Claiming descent from both Genghis Khan and Timur, Babur combined strength and courage with a love of beauty, and military ability with cultivation. Babur
concentrated on gaining control of northwestern India. He did so in 1526 by defeating the last Lodhi sultan at the First battle of Panipat, a town north of Delhi. Babur then turned to the tasks of persuading his Central Asian followers to stay on in
India and of overcoming other contenders for power, mainly the Rajputs and the Afghans. He succeeded in both tasks but died shortly thereafter in 1530. The Mughal Empire was
one of the largest centralized states in premodern history and was the precursor to the British Indian Empire.
The perennial question of who was the greatest of the six "Great Mughals" receives varying answers in present-day Pakistan and
India. Some favor Babur the pioneer and others his great-grandson, Shah Jahan
(r. 1628-58), builder of the Taj Mahal and other magnificent buildings. The other
two towering figures of the era by general consensus were Akbar (r. 1556-1605) and
Aurangzeb (r. 1658-1707). Both rulers expanded the empire greatly and were able
administrators. However, Akbar was known for his religious tolerance and administrative genius, while Aurangzeb was a pious
Muslim and fierce protector of orthodox Islam in an alien and heterodox environment.
Akbar succeeded his father, Humayun (r. 1530-40 and 1555-56), whose rule was
interrupted by the Afghan Sur
Dynasty, which rebelled against him. It was only just before his death that Humayun was able to regain the empire and leave
it to his son. In restoring and expanding Mughal rule, Akbar based his authority on the ability and loyalty of his followers,
irrespective of their religion. In 1564 the jizya on non-Muslims was abolished, and bans on temple building and Hindu pilgrimages
were lifted.
Akbar's methods of administration reinforced his power against two possible sources of challenge--the Afghan-Turkish
aristocracy and the traditional interpreters of Islamic law, the ulama. He created a
ranked imperial service based on ability rather than birth, whose members were obliged to serve wherever required. They were
remunerated with cash rather than land and were kept away from their inherited estates, thus centralizing the imperial power base
and assuring its supremacy. The military and political functions of the imperial service were separate from those of revenue
collection, which was supervised by the imperial treasury. This system of administration, known as the mansabdari, was based on loyal service and
cash payments and was the backbone of the Mughal Empire; its effectiveness depended on personal loyalty to the emperor and his
ability and willingness to choose, remunerate, and supervise.

Collected material:
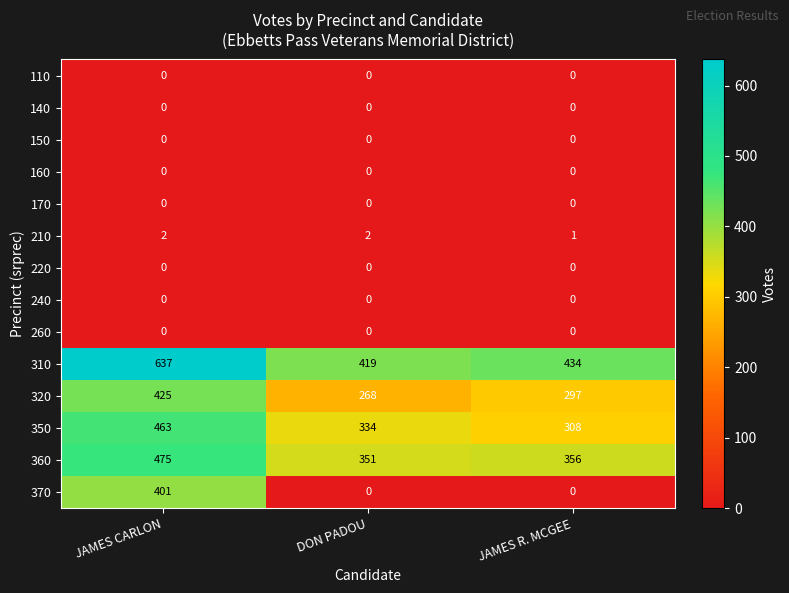

Where does the 310 series first go above 434?

JAMES CARLON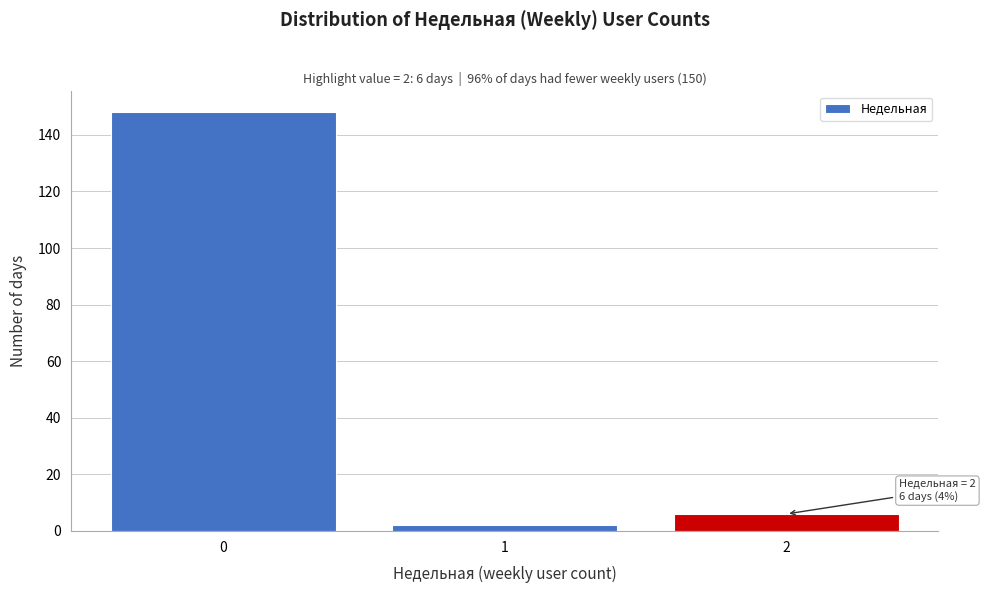

Reading left to right, what are all the values shown in this chart?

0=148	1=2	2=6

Brief 1: Copy the passage on the Mughal Empire word for word, starting at "Akbar succeeded his" and ending at "were lifted.".
Brief 2:
Answer these questions from the passage on the Mughal Empire:
(a) In what year did Babur defeat the last Lodhi sultan at the First battle of Panipat?
(b) What was abolished on non-Muslims in 1564?
(c) What was the system of administration based on loyal service and cash payments called?
Brief 3: Extend the passage on the Mughal Empire, picking up after its final sentence.

Response box 1:
Akbar succeeded his father, Humayun (r. 1530-40 and 1555-56), whose rule was
interrupted by the Afghan Sur
Dynasty, which rebelled against him. It was only just before his death that Humayun was able to regain the empire and leave
it to his son. In restoring and expanding Mughal rule, Akbar based his authority on the ability and loyalty of his followers,
irrespective of their religion. In 1564 the jizya on non-Muslims was abolished, and bans on temple building and Hindu pilgrimages
were lifted.

Response box 2:
(a) 1526
(b) The jizya
(c) The mansabdari

Response box 3:
Akbar declared himself the final arbiter in all disputes of law derived from the Quran
and the sharia. He backed his religious authority primarily with his authority in the state. In 1580 he also initiated a
syncretic court religion called the Din-i-Ilahi (Divine Faith). In theory, the new faith was compatible with any other, provided that the devotee
was loyal to the emperor. In practice, however, its ritual and content profoundly offended orthodox Muslims. The ulama found
their influence undermined. The concept of Islam as a superior religion with a historic mission in the world appeared to be
compromised. The syncretism of the court and its tolerance of both Hindus and unorthodox Shia sects among Muslims triggered a reaction among Sunni Muslims. In the
fratricidal war of succession that closed the reign of Akbar's grandson Shah Jahan in 1658, the aristocracy supported the austere
military commander Aurangzeb against his learned and eclectic brother Dara Shikoh, whom Aurangzeb defeated in battle and later
had decapitated in 1662.
Aurangzeb's reign ushered in the decline of the Mughal Empire. Aurangzeb, who in the latter half of his long rule assumed the title "Alamgir" or
"world-seizer," was known for aggressively expanding the empire's frontiers and for his militant enforcement of orthodox Sunni
Islam. During his reign, the Mughal empire reached its greatest extent, although his policies also led to its dissolution.
Although he was an outstanding general and a rigorous administrator, Mughal fiscal and military standards declined as security
and luxury increased. Land rather than cash became the usual means of remunerating high-ranking officials, and divisive
tendencies in his large empire further undermined central authority.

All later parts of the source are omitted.